As I have been arguing for a while, soccer has its own problem with concussions. Having played The Beautiful Game (which most of the world knows as football), I cannot imagine that heading the ball — especially after a long punt — does not cause the brain to rock inside the skull. I had at least one concussion that I can recall, and I wonder about all the thousands of routine headers all through high school and my first year of college.
Bellini, bleeding from a head would. (Probably from a head-to-head collision, not from just heading the ball). Photo: UH/Folhapress
Now, it turns out that one of the game’s greats — Bellini of Brazil — suffered brain damage, no doubt from headers, according to researchers at Boston University. Bellini, who was Brazil’s captain in the 1958 World Cup, died recently, and his brain was examined by researchers affiliated with BU’s extensive investigation of concussions caused by sports. According to today’s Times, Bellini did not have Alzheimers but instead suffered from Chronic Traumatic Encephalopathy (CTE), which is caused by concussions.

┄┄┄┄┄┄┄┄┄┄┄┄┄┄┄┄┄┄┄┄

**Your objective:** Continue the piece on soccer and concussions from the point where it stops.

┄┄┄┄┄┄┄┄┄┄┄┄┄┄┄┄┄┄┄┄

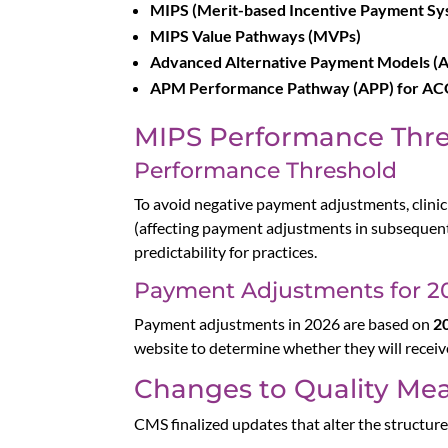
MIPS (Merit-based Incentive Payment Sy
MIPS Value Pathways (MVPs)
Advanced Alternative Payment Models (
APM Performance Pathway (APP) for ACO
MIPS Performance Thr
Performance Threshold
To avoid negative payment adjustments, clini
(affecting payment adjustments in subsequent
predictability for practices.
Payment Adjustments for 2
Payment adjustments in 2026 are based on
2
website to determine whether they will receiv
Changes to Quality Me
CMS finalized updates that alter the structur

┄┄┄┄┄┄┄┄┄┄┄┄┄┄┄┄┄┄┄┄

**Your response:**
At the time, his death was attributed to complications related to Alzheimer’s disease. But researchers now say he had an advanced case of chronic traumatic encephalopathy, or C.T.E., which is caused by repeated blows to the head and has symptoms similar to those of Alzheimer’s.
Here’s the take-away from the Times:
Also note, as one of the Times comments does, that so far, investigators have been able to conduct autopsies on the brains of three former soccer players and found CTE in all three. So, it seems likely that CTE is common among soccer players, not rare.
Are helmets the answer? I don’t know. Maybe. But I’d like to see a simple rules change. Don’t head those balls; trap them, then kick ’em!